**Job:** Show each line of the data below that contains the string "Cookies".

Page-level text extractions:
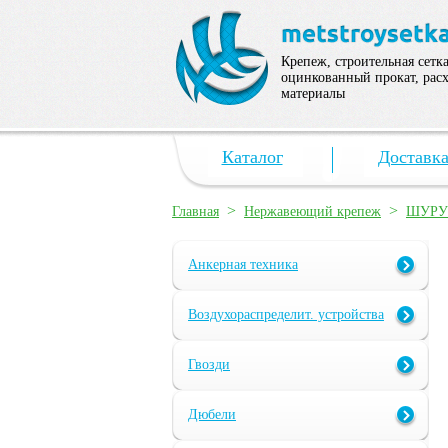
Крепеж, строительная сетка
оцинкованный прокат, рас
материалы
Каталог
Доставк
>
>
Главная
Нержавеющий крепеж
ШУР
Анкерная техника
Воздухораспределит. устройства
Гвозди
Дюбели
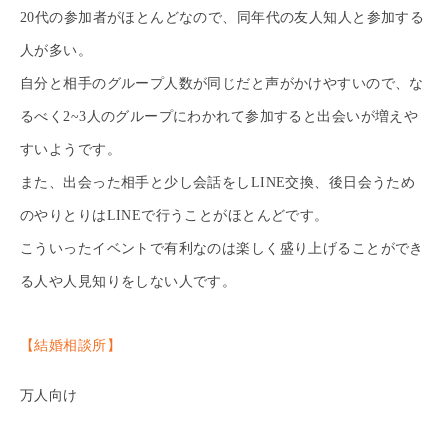
20代の参加者がほとんどなので、同年代の友人知人と参加する
人が多い。
自分と相手のグループ人数が同じだと声がかけやすいので、な
るべく2~3人のグループにわかれて参加すると出会いが増えや
すいようです。
また、出会った相手と少し会話をしLINE交換、後日会うため
のやりとりはLINEで行うことがほとんどです。
こういったイベントで有利なのは楽しく盛り上げることができ
る人や人見知りをしない人です。
【結婚相談所】
万人向け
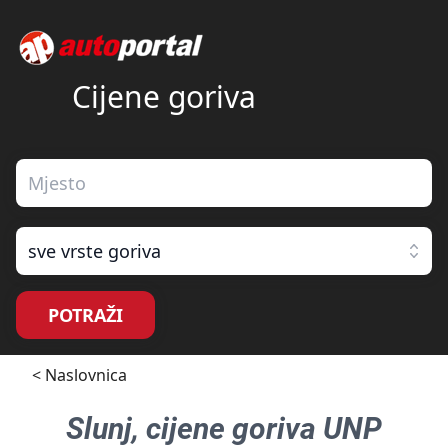
Cijene goriva
sve vrste goriva
POTRAŽI
< Naslovnica
Slunj
, cijene goriva
UNP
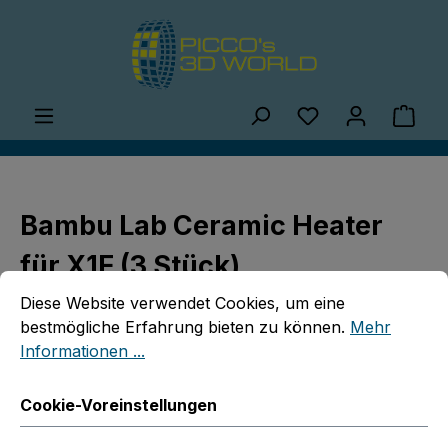
Zum Hauptinhalt springen
Du hast 0 Produ
Ware
Bambu Lab Ceramic Heater
für X1E (3 Stück)
Cookie-Voreinstellungen
Diese Website verwendet Cookies, um eine bestmögliche E
Diese Website verwendet Cookies, um eine
bestmögliche Erfahrung bieten zu können.
Mehr
Informationen ...
Cookie-Voreinstellungen
Bildergalerie überspringen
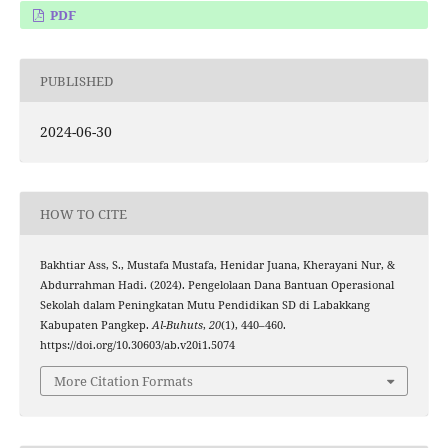
PDF
PUBLISHED
2024-06-30
HOW TO CITE
Bakhtiar Ass, S., Mustafa Mustafa, Henidar Juana, Kherayani Nur, &
Abdurrahman Hadi. (2024). Pengelolaan Dana Bantuan Operasional
Sekolah dalam Peningkatan Mutu Pendidikan SD di Labakkang
Kabupaten Pangkep.
Al-Buhuts
,
20
(1), 440–460.
https://doi.org/10.30603/ab.v20i1.5074
More Citation Formats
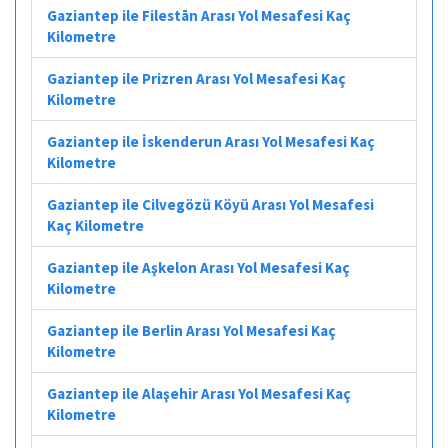
Gaziantep ile Filestān Arası Yol Mesafesi Kaç
Kilometre
Gaziantep ile Prizren Arası Yol Mesafesi Kaç
Kilometre
Gaziantep ile İskenderun Arası Yol Mesafesi Kaç
Kilometre
Gaziantep ile Cilvegözü Köyü Arası Yol Mesafesi
Kaç Kilometre
Gaziantep ile Aşkelon Arası Yol Mesafesi Kaç
Kilometre
Gaziantep ile Berlin Arası Yol Mesafesi Kaç
Kilometre
Gaziantep ile Alaşehir Arası Yol Mesafesi Kaç
Kilometre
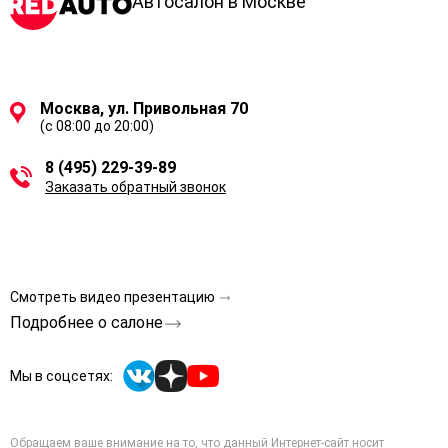
Автосалон в Москве
Москва, ул. Привольная 70
(с 08:00 до 20:00)
8 (495) 229-39-89
Заказать обратный звонок
Смотреть видео презентацию
Подробнее о салоне
Мы в соцсетях:
Обращаем ваше внимание на то, что данный Интернет-сайт носит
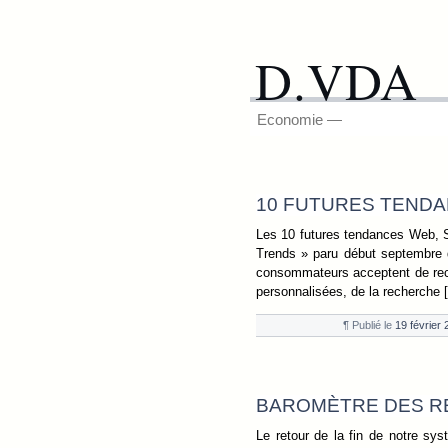
D.VDA
Economie —
10 FUTURES TENDAN
Les 10 futures tendances Web, Sc
Trends » paru début septembre d
consommateurs acceptent de rece
personnalisées, de la recherche 
¶ Publié le
19 février
BAROMÈTRE DES R
Le retour de la fin de notre sy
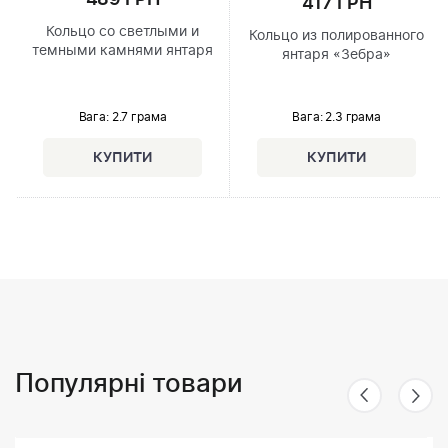
417 ГРН
Кольцо со светлыми и
Кольцо из полированного
темными камнями янтаря
янтаря «Зебра»
Вага: 2.7 грама
Вага: 2.3 грама
Популярні товари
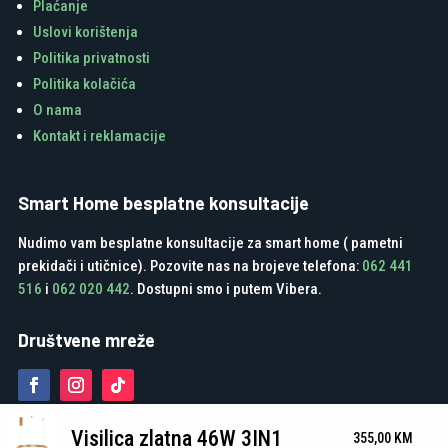
Plaćanje
Uslovi korištenja
Politika privatnosti
Politika kolačića
O nama
Kontakt i reklamacije
Smart Home besplatne konsultacije
Nudimo vam besplatne konsultacije za smart home ( pametni
prekidači i utičnice). Pozovite nas na brojeve telefona:
062 441
516
i
062 020 442
. Dostupni smo i putem Vibera.
Društvene mreže
Visilica zlatna 46W 3IN1
355,00
KM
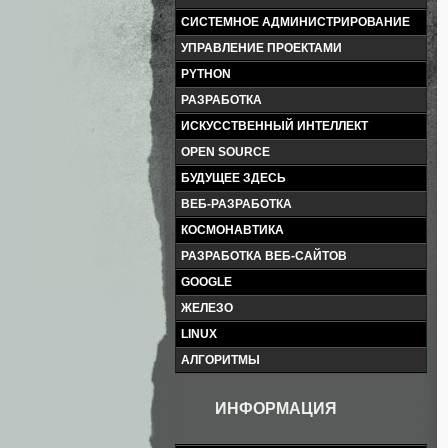
СИСТЕМНОЕ АДМИНИСТРИРОВАНИЕ
УПРАВЛЕНИЕ ПРОЕКТАМИ
PYTHON
РАЗРАБОТКА
ИСКУССТВЕННЫЙ ИНТЕЛЛЕКТ
OPEN SOURCE
БУДУЩЕЕ ЗДЕСЬ
ВЕБ-РАЗРАБОТКА
КОСМОНАВТИКА
РАЗРАБОТКА ВЕБ-САЙТОВ
GOOGLE
ЖЕЛЕЗО
LINUX
АЛГОРИТМЫ
ИНФОРМАЦИЯ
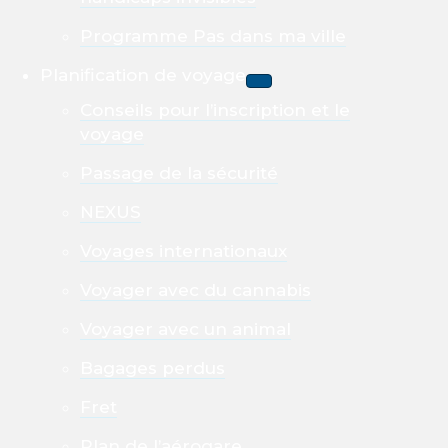
Programme Pas dans ma ville
Planification de voyage
Conseils pour l’inscription et le
voyage
Passage de la sécurité
NEXUS
Voyages internationaux
Voyager avec du cannabis
Voyager avec un animal
Bagages perdus
Fret
Plan de l’aérogare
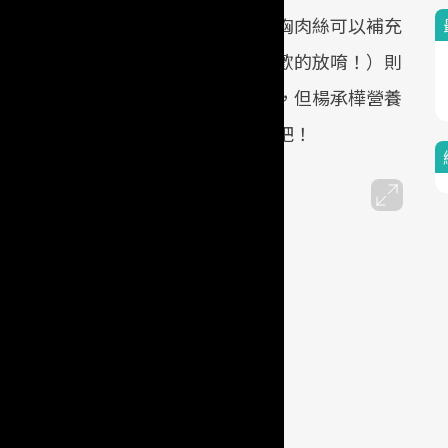
也適合對麩質過敏的朋友；低脂的雞胸肉絲可以補充
肉，提高基礎代謝；蔬菜（可以挑喜歡的放唷！）則
最驚人的是起司，以前以為起司很肥，但楊承樺營養
的部分也是容易代謝的喔～請放心吃吧！
高纖蔬菜擠擠燒
、
紫地瓜豆漿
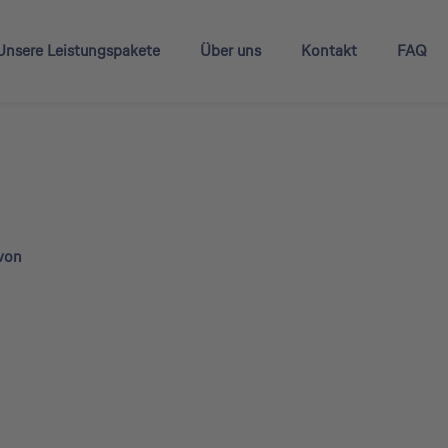
Unsere Leistungspakete
Über uns
Kontakt
FAQ
 von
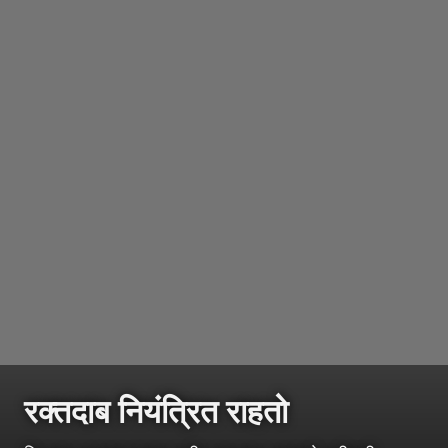
रक्तदाब नियंत्रित राहतो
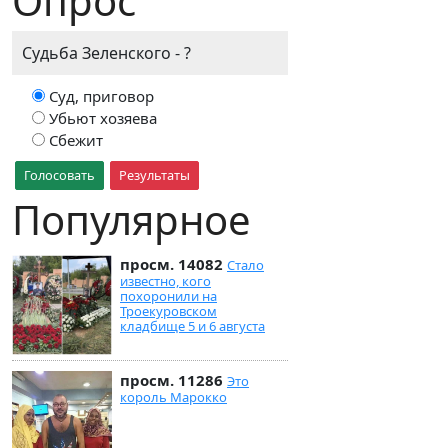
Опрос
Судьба Зеленского - ?
Суд, приговор
Убьют хозяева
Сбежит
Голосовать
Результаты
Популярное
просм. 14082
Стало
известно, кого
похоронили на
Троекуровском
кладбище 5 и 6 августа
просм. 11286
Это
король Марокко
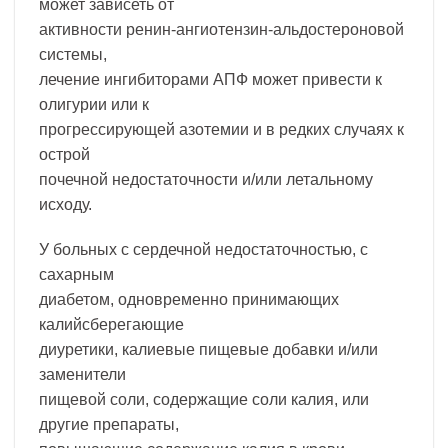
может зависеть от
активности ренин-ангиотензин-альдостероновой
системы,
лечение ингибиторами АПФ может привести к
олигурии или к
прогрессирующей азотемии и в редких случаях к
острой
почечной недостаточности и/или летальному
исходу.
У больных с сердечной недостаточностью, с
сахарным
диабетом, одновременно принимающих
калийсберегающие
диуретики, калиевые пищевые добавки и/или
заменители
пищевой соли, содержащие соли калия, или
другие препараты,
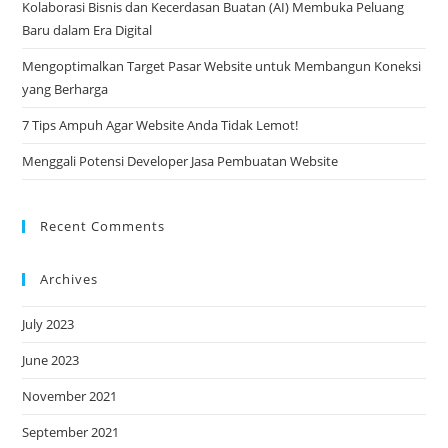
Kolaborasi Bisnis dan Kecerdasan Buatan (AI) Membuka Peluang
Baru dalam Era Digital
Mengoptimalkan Target Pasar Website untuk Membangun Koneksi
yang Berharga
7 Tips Ampuh Agar Website Anda Tidak Lemot!
Menggali Potensi Developer Jasa Pembuatan Website
Recent Comments
Archives
July 2023
June 2023
November 2021
September 2021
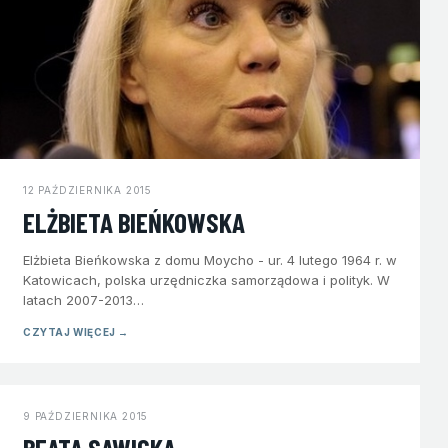
12 PAŹDZIERNIKA 2015
ELŻBIETA BIEŃKOWSKA
Elżbieta Bieńkowska z domu Moycho - ur. 4 lutego 1964 r. w
Katowicach, polska urzędniczka samorządowa i polityk. W
latach 2007-2013…
CZYTAJ WIĘCEJ →
9 PAŹDZIERNIKA 2015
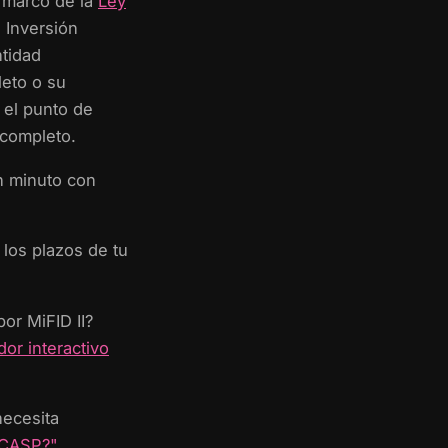
l marco de la
Ley
 Inversión
ntidad
leto o su
 el punto de
 completo.
n minuto con
 los plazos de tu
or MiFID II?
dor interactivo
necesita
a CASP?"
.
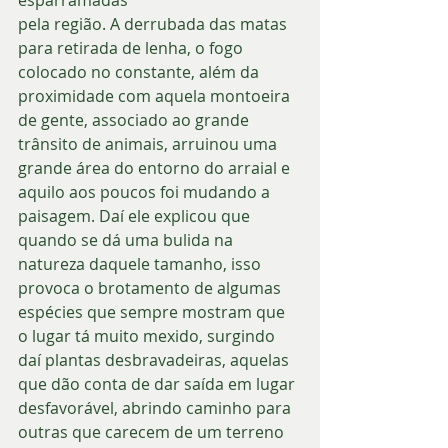
pela região. A derrubada das matas 
para retirada de lenha, o fogo 
colocado no constante, além da 
proximidade com aquela montoeira 
de gente, associado ao grande 
trânsito de animais, arruinou uma 
grande área do entorno do arraial e 
aquilo aos poucos foi mudando a 
paisagem. Daí ele explicou que 
quando se dá uma bulida na 
natureza daquele tamanho, isso 
provoca o brotamento de algumas 
espécies que sempre mostram que 
o lugar tá muito mexido, surgindo 
daí plantas desbravadeiras, aquelas 
que dão conta de dar saída em lugar 
desfavorável, abrindo caminho para 
outras que carecem de um terreno 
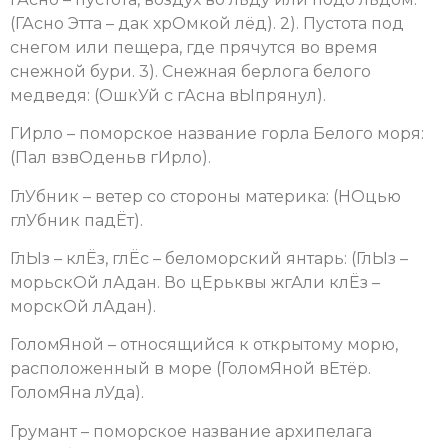
(ГАсно Этта – дак хрОмкой лёд). 2). Пустота под
снегом или пещера, где прячутся во время
снежной бури. 3). Снежная берлога белого
медведя: (ОшкУй с гАсна вЫпрянул).
ГИрло – поморское название горла Белого моря:
(Пал взвОденьв гИрло).
ГлУбник – ветер со стороны материка: (НОцью
глУбник падЁт).
ГлЫз – клЁз, глЁс – беломорский янтарь: (ГлЫз –
морьскОй лАдан. Во цЕрьквы жгАли клЁз –
морскОй лАдан).
ГоломЯной – относящийся к открытому морю,
расположенный в море (ГоломЯной вЕтёр.
ГоломЯна лУда).
Грумант – поморское название архипелага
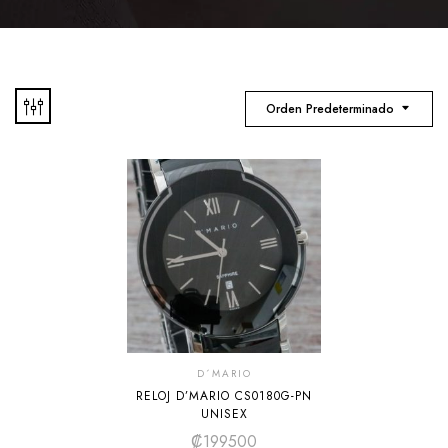
Orden Predeterminado
D´MARIO
RELOJ D’MARIO CS0180G-PN
UNISEX
₡
199500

**Solution below:**
Diese Website verwendet Cookies, um eine bestmögliche E
Diese Website verwendet Cookies, um eine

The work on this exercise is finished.